"Leave it as it is. You cannot improve on it. The ages have been
at work on it, and man can only mar it."
-President Theodore "Teddy" Roosevelt,
after visiting the Grand Canyon in 1903.
Today marks the 106th anniversary of the establishment of Grand Canyon
National Park. In 1919, President Woodrow Wilson signed an act of Congress
establishing the Grand Canyon National Park, which covers 1,217, 262 acres
in Arizona, to protect and to preserve one of America's and the world's
most beautiful natural wonders. Grand Canyon National Park
is the second most visited national park each year.

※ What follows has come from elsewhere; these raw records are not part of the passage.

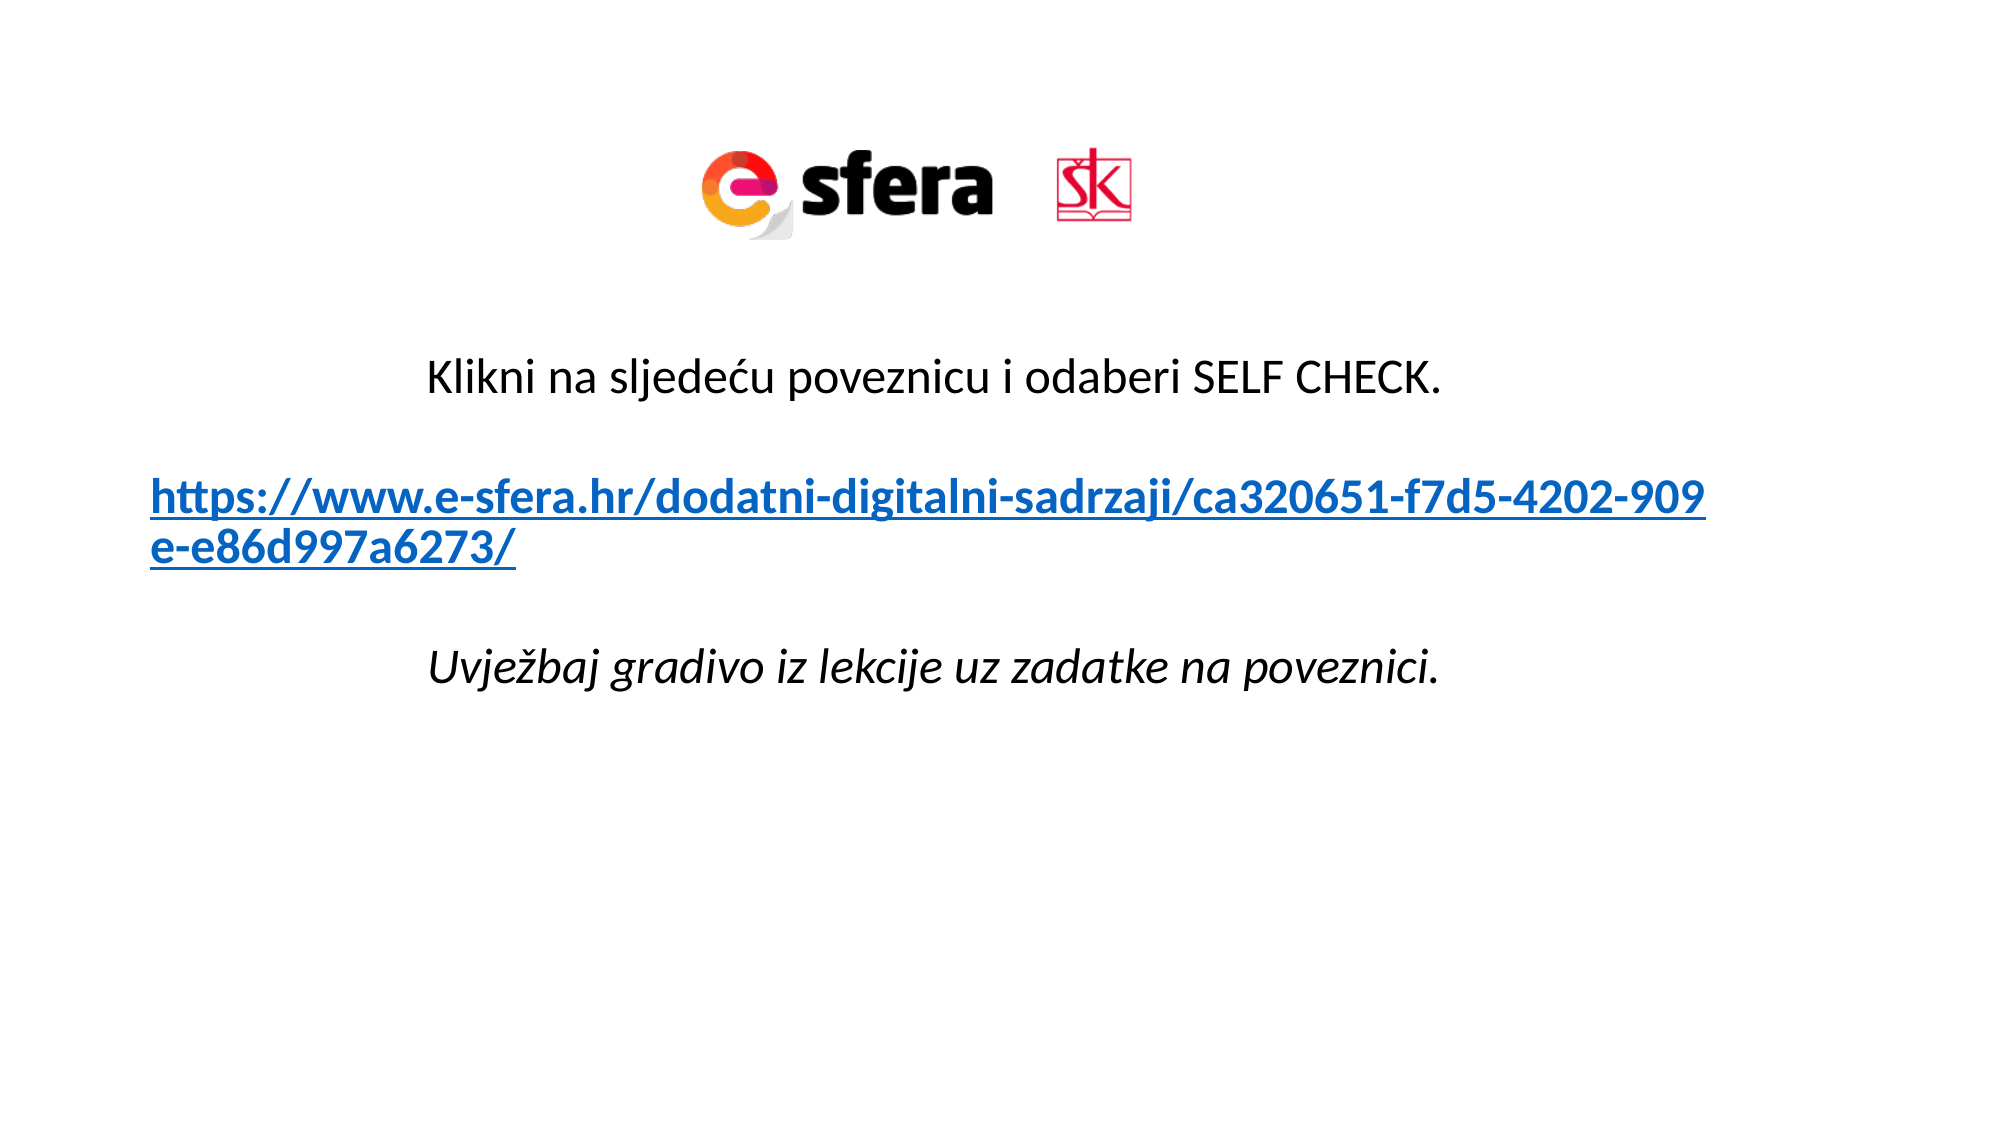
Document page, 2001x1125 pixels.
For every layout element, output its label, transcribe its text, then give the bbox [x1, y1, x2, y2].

picture [675, 71, 1169, 318]
text_box Klikni na sljedeću poveznicu i odaberi SELF CHECK. https://www.e-sfera.hr/dodatni-digitalni-sadrzaji/ca320651-f7d5-4202-909e-e86d997a6273/ Uvježbaj gradivo iz lekcije uz zadatke na poveznici. [135, 336, 1735, 651]
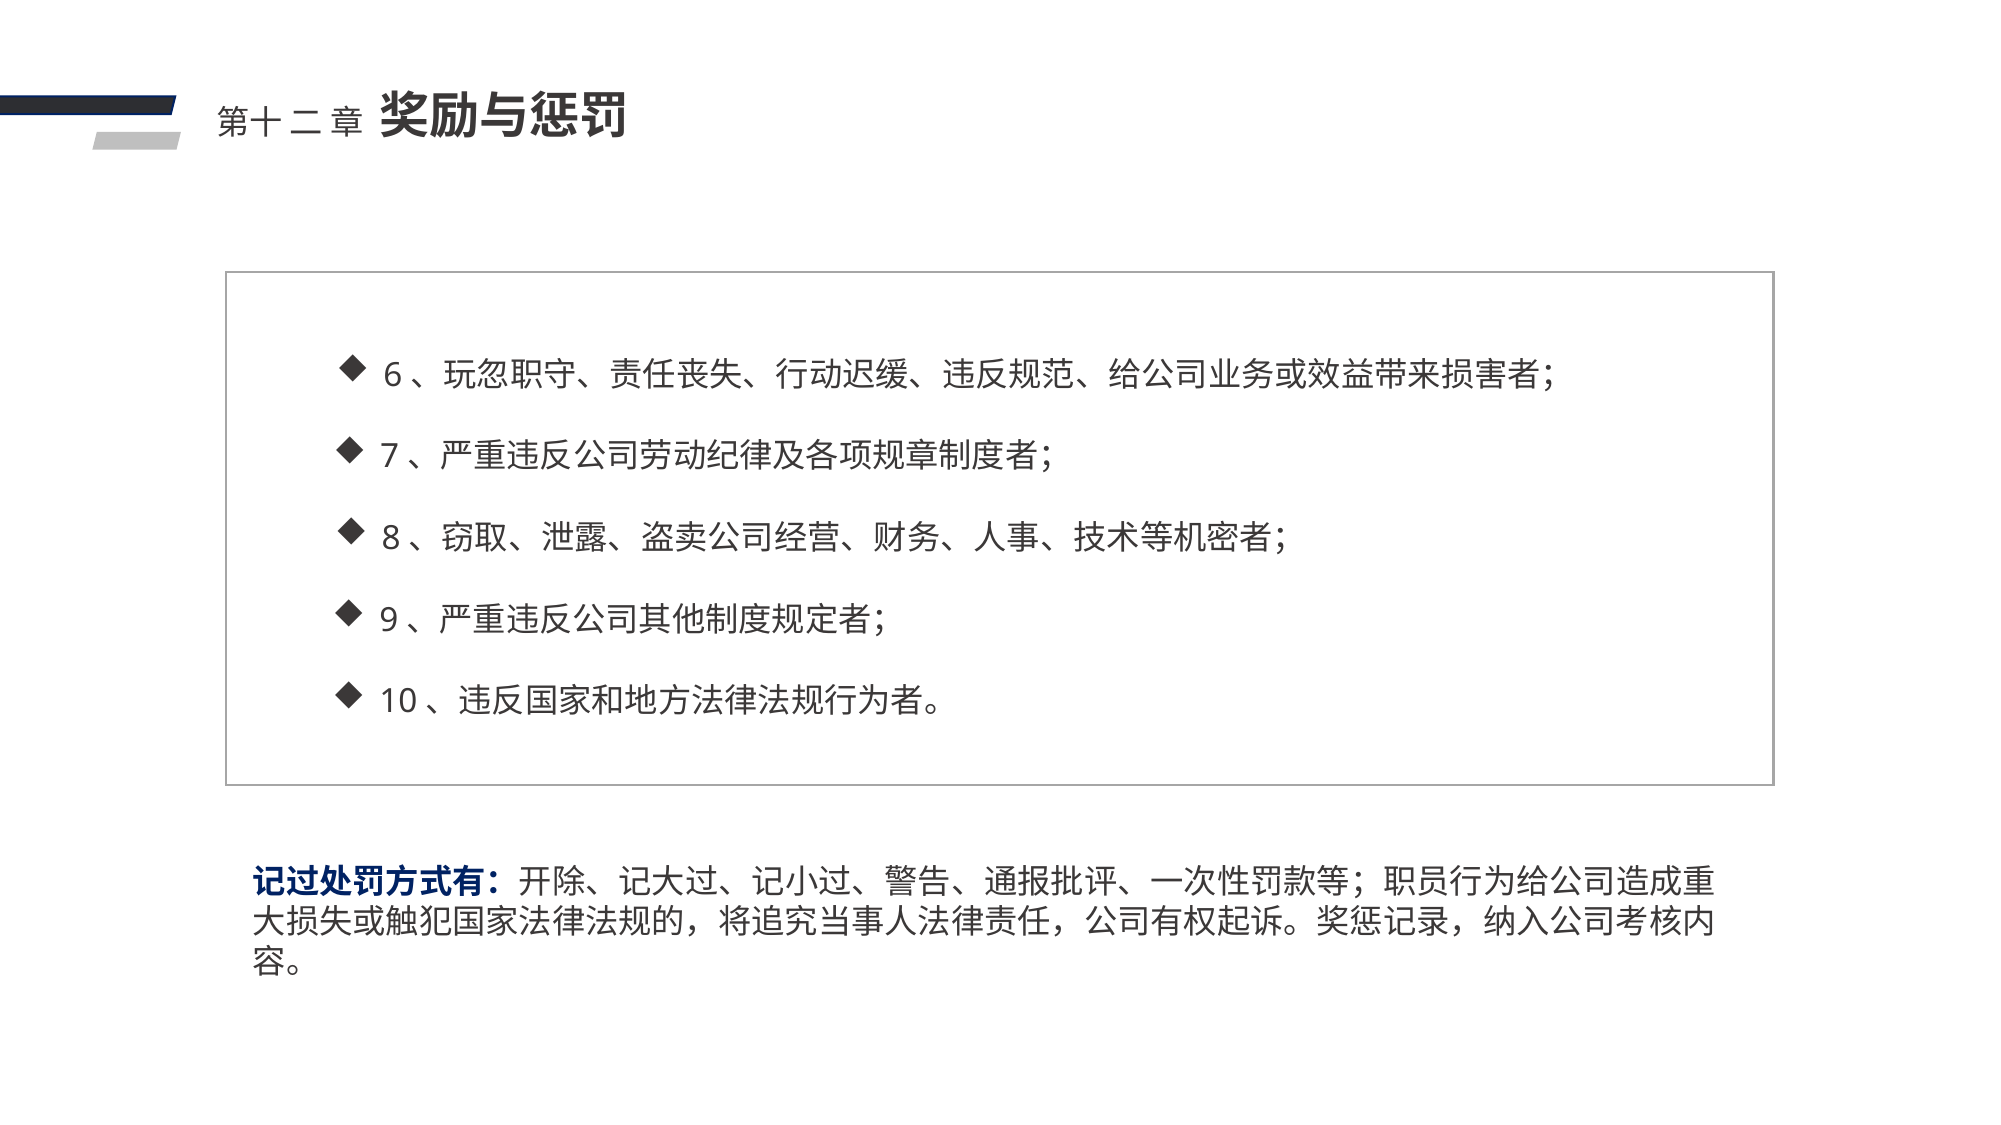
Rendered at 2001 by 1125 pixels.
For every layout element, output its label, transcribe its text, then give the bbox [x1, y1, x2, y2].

text_box [225, 271, 1775, 786]
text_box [201, 76, 1141, 152]
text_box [0, 96, 181, 150]
text_box 记过处罚方式有：开除、记大过、记小过、警告、通报批评、一次性罚款等；职员行为给公司造成重大损失或触犯国家法律法规的，将追究当事人法律责任，公司有权起诉。奖惩记录，纳入公司考核内容。 [238, 853, 1762, 988]
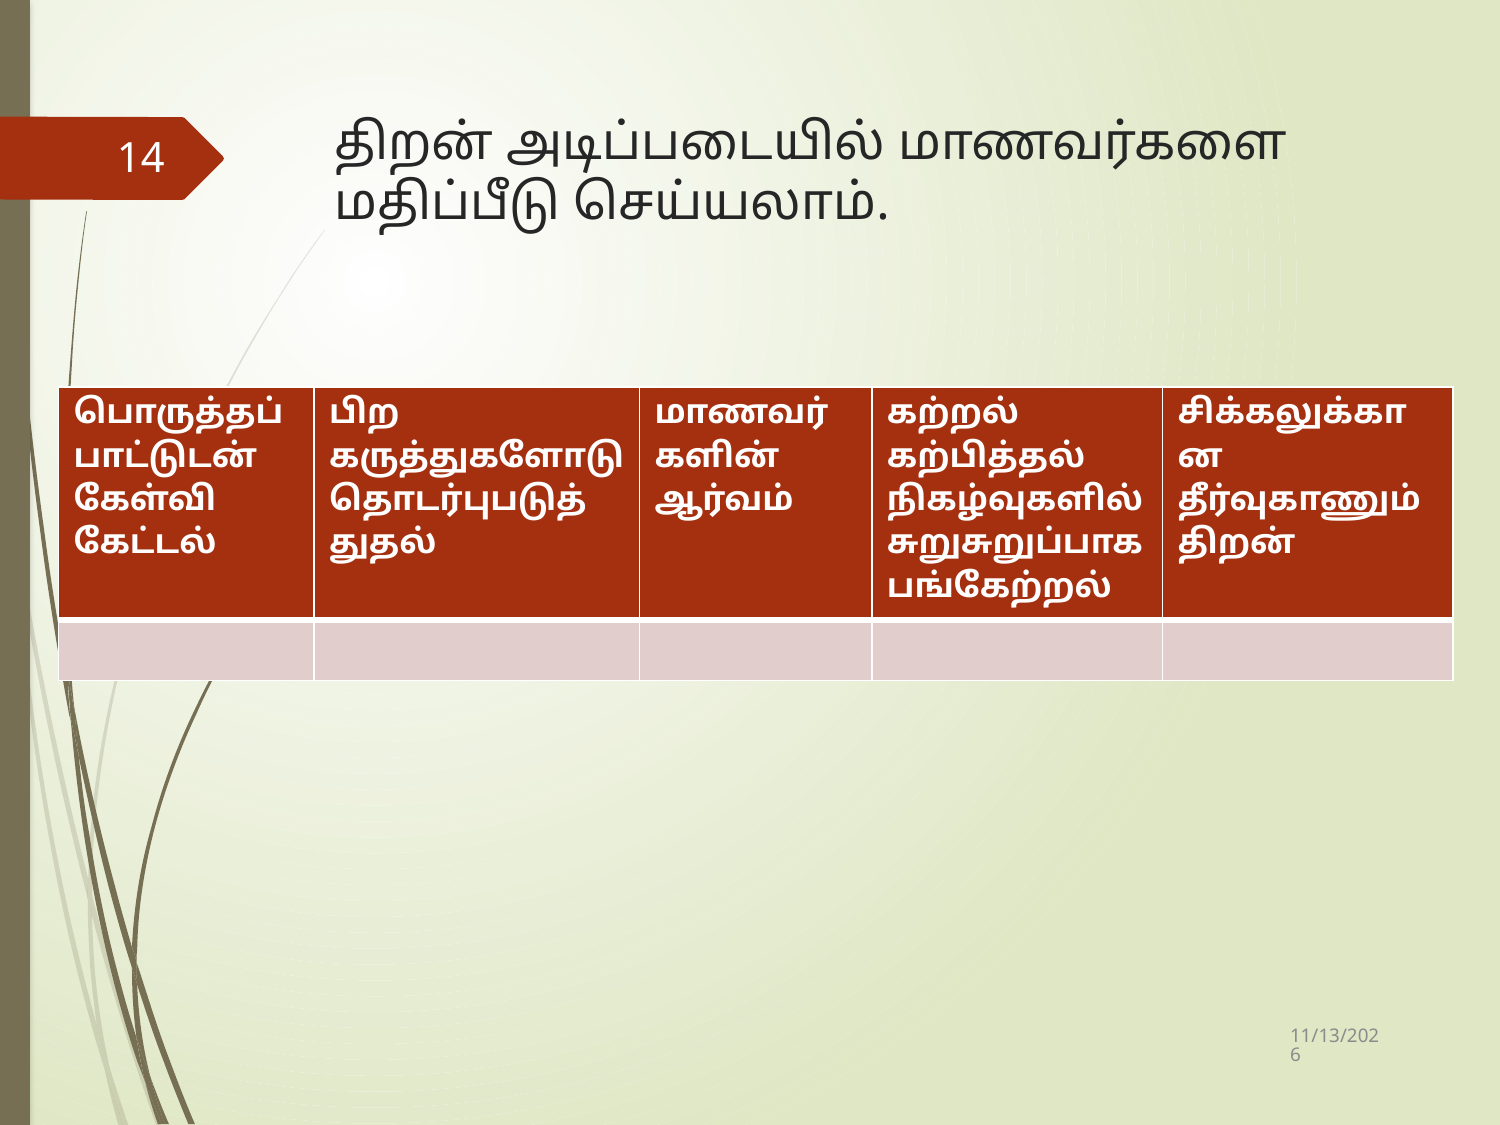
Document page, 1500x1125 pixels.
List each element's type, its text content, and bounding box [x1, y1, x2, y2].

table_cell [873, 623, 1162, 680]
table_header பொருத்தப்பாட்டுடன் கேள்வி கேட்டல் [59, 388, 313, 617]
table_header கற்றல் கற்பித்தல் நிகழ்வுகளில் சுறுசுறுப்பாக பங்கேற்றல் [873, 388, 1162, 617]
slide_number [1275, 1006, 1401, 1068]
table_cell [640, 623, 871, 680]
table_cell [315, 623, 639, 680]
table_cell [59, 623, 313, 680]
table_header மாணவர்களின் ஆர்வம் [640, 388, 871, 617]
table_header சிக்கலுக்கான தீர்வுகாணும் திறன் [1163, 388, 1452, 617]
title திறன் அடிப்படையில் மாணவர்களை மதிப்பீடு செய்யலாம். [319, 102, 1400, 313]
slide_number 14 [83, 129, 180, 190]
table_header பிற கருத்துகளோடு தொடர்புபடுத்துதல் [315, 388, 639, 617]
table_cell [1163, 623, 1452, 680]
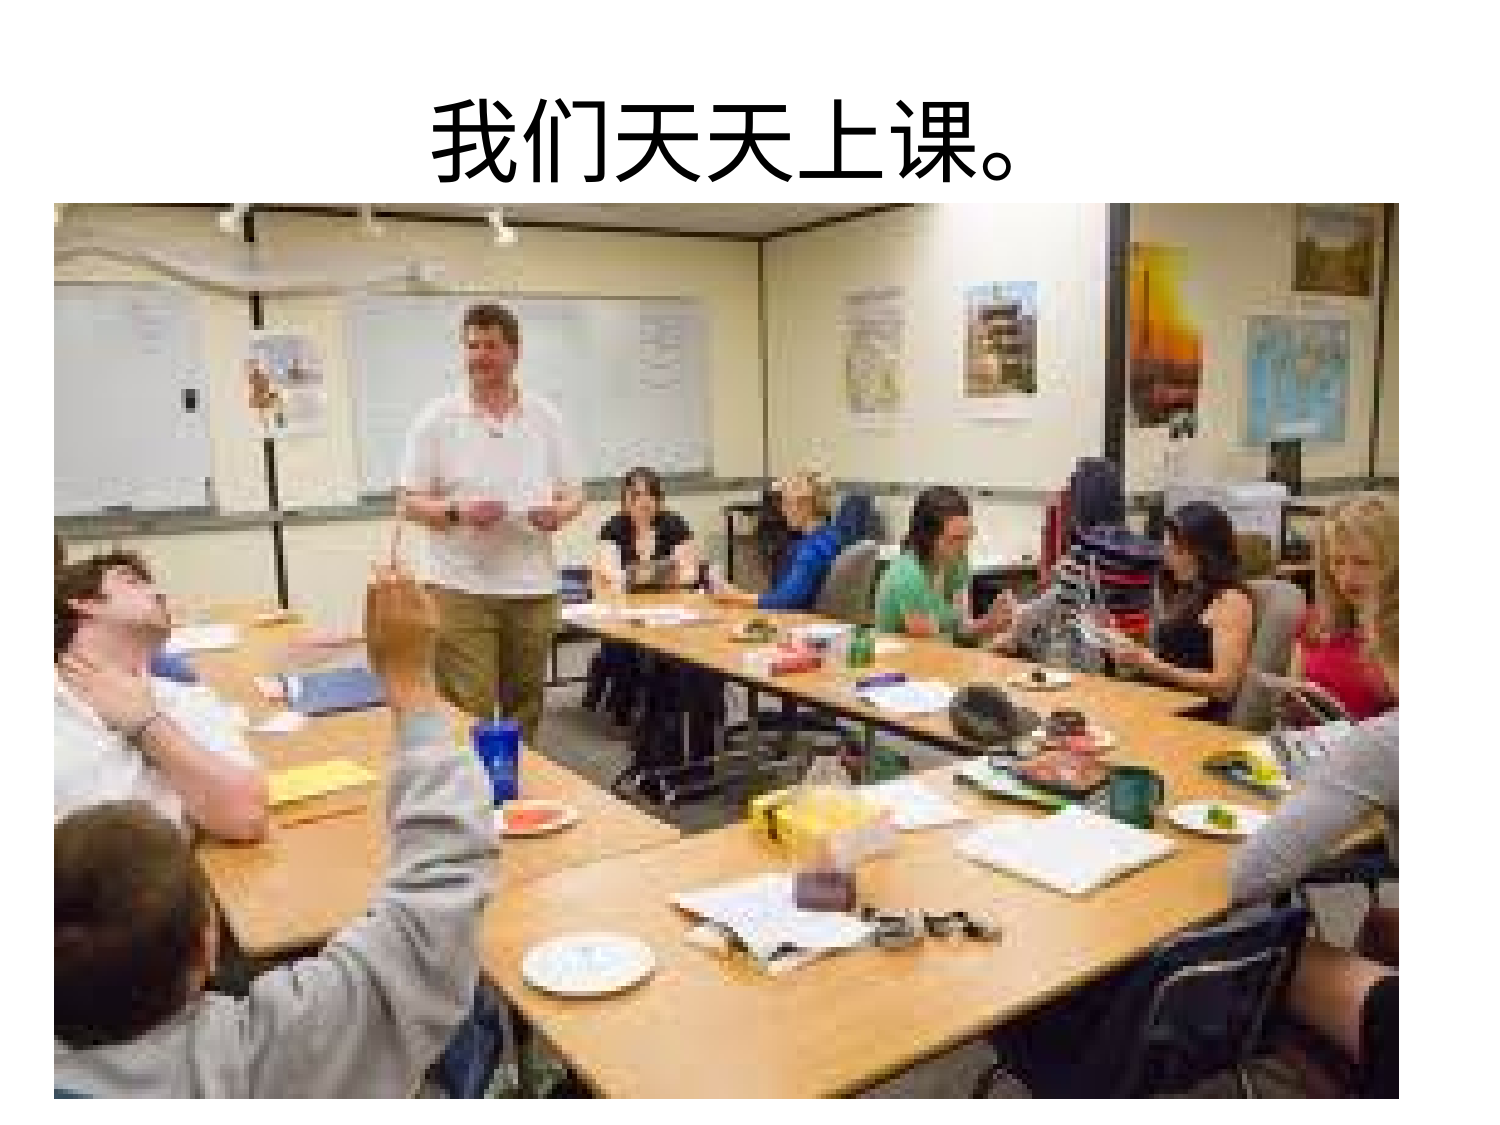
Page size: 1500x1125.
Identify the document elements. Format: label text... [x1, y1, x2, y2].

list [0, 203, 1500, 1099]
title 我们天天上课。 [75, 45, 1425, 202]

Just how grand is the Grand Canyon?
According to Joe Yogerst, writing for National Geographic: "The massive gash in
the Earth's surface stretches 277 miles from east to west, measures 18 miles across at
its widest point, and plunges around one mile from the rim to the Colorado River.
As the elevation descends, the park transitions from pristine evergreen forest
to stark desert landscape with 1.8 billion years of geology."
At least 11 American Indian tribes claim the Grand Canyon as their ancestral home,
including the Hualapai tribe, or "People of the Tall Pines." Today most of the tribe's
income comes from tourism and their reservation manages tours and runs the Skywalk,
a glass and steel horseshoe walkway that juts out 70' over the canyon rim.
Another tribe with close ties to the great Canyon includes the Havasupai Indians,
the "People of the Blue-Green Water". Other tribes which live in the vicinity
of the Grand Canyon are the Navajo, the Hopi, and the Southern Paiute.
Indigenous peoples had lived in and around the Grand Canyon for at least 12,000 years
before Spanish conquistadors discovered the area the Paiute Indians called, "Kaibab"
which translated means, "Mountains Lying Down". In 1869, American geologist, explorer,
Civil War veteran, and later, the director of the Bureau of American Ethnology at the
Smithsonian Institute, Major John Wesley Powell, became famous for his three
month river trip down the Green and Colorado rivers, including the first
official government -sponsored passage through the Grand Canyon.
Powell's account of the trip, "The Exploration of the Colorado River and its Tributaries"
published in 1875, was later dramatized in the 1960 Walt Disney film, "Ten Who Dared."